A ideia de reformular a primeira instância coincidiu com pleito da categoria. O presidente da Associação dos Magistrados do Estado do Rio de Janeiro (Amaerj), desembargador Antonio César Rocha Antunes de Siqueira, afirmou na terça-feira, dia em que foi empossado no cargo, que irá intermediar os interesses da base da categoria diante da iniciativa do presidente do TJ-RJ em reestruturar o primeiro grau de jurisdição.
Siqueira explicou que a Amaerj elaborou um projeto de reforma da primeira instância da Justiça e que agora irá discuti-lo com a classe. "É necessário que os juízes sejam ouvidos na formulação de políticas de estruturação do Poder Judiciário", defendeu o novo presidente da associação de juízes.
Zveiter está de acordo quanto à necessidade de se reformular as condições de trabalho no primeiro grau. Desde o início de sua gestão, em fevereiro do ano passado, o desembargador pôs em prática uma série de mudanças que poderão alterar profundamente a estrutura dessa instância.
Entre elas destaca-se a construção da Lâmina 4, ao lado das outras três que compõem o Fórum Central, para abrigar 10 câmaras criminais, o gabinete dos desembargadores titulares que atuam nelas, a 2ª vice-presidência e trinta e cinco gabinetes para os desembargadores itinerantes. Também está em construção a Lâmina 5 - um Prédio Inteligente com estrutura moderna na área de Tecnologia da Informação. O custo da construção desses dois novos prédios será de R$ 78 milhões. A inauguração de ambos está prevista para o dia 30 de julho.

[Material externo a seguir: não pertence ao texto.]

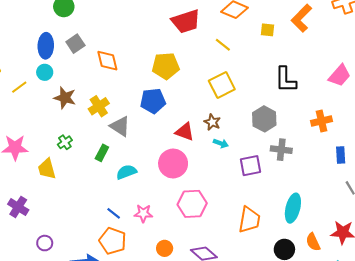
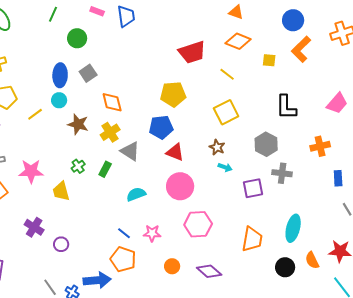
orange diamond: (107, 61) -> (112, 102), moved
red triangle: (185, 132) -> (175, 152), moved
green rectangle: (102, 153) -> (105, 169), moved
purple circle: (45, 243) -> (61, 244), moved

Além disso, está prevista também a construção da Lâmina Central, em cima de onde funciona atualmente a Escola de Administração Judiciária, na parte central da edificação, que inclui as Lâminas 1 e 2. O novo edifício irá acomodar a sala de sessão do Tribunal Pleno, que terá capacidade para 780 pessoas, além de quatro salões para os tribunais do júri e mais dois andares com 2.098 m² cada, que servirão para ajudar na realocação das serventias. A obra custará R$ 100 milhões e a expectativa é de que pelo menos o plenário seja inaugurado no fim deste ano.
Com a criação desses edifícios, a primeira instância ganhará mais espaço. "Temos serventias dentro do fórum com a menor condição de salubridade. Vamos, então, remodelar. Toda a parte criminal será realocada na Lâmina 4. Então, ficaremos com toda essa parte para o primeiro grau e poderemos dar mais condições ao desenvolvimento da atividade. Somos prestadores de serviço", afirmou Zveiter.
"A cara do Judiciário é o primeiro grau. Então, não adianta ter boa estrutura no segundo grau se quem tem o contato com o cidadão, no dia-a-dia, é o juiz de primeira instância. É preciso dar instrumentos para que ele desenvolva bem a sua atividade. Estamos investindo agora na área de tecnologia, com a compra de novos computadores de última geração e a ampliação de nosso parque tecnológico. Vamos, depois, reordenar todo o espaço físico", acrescentou.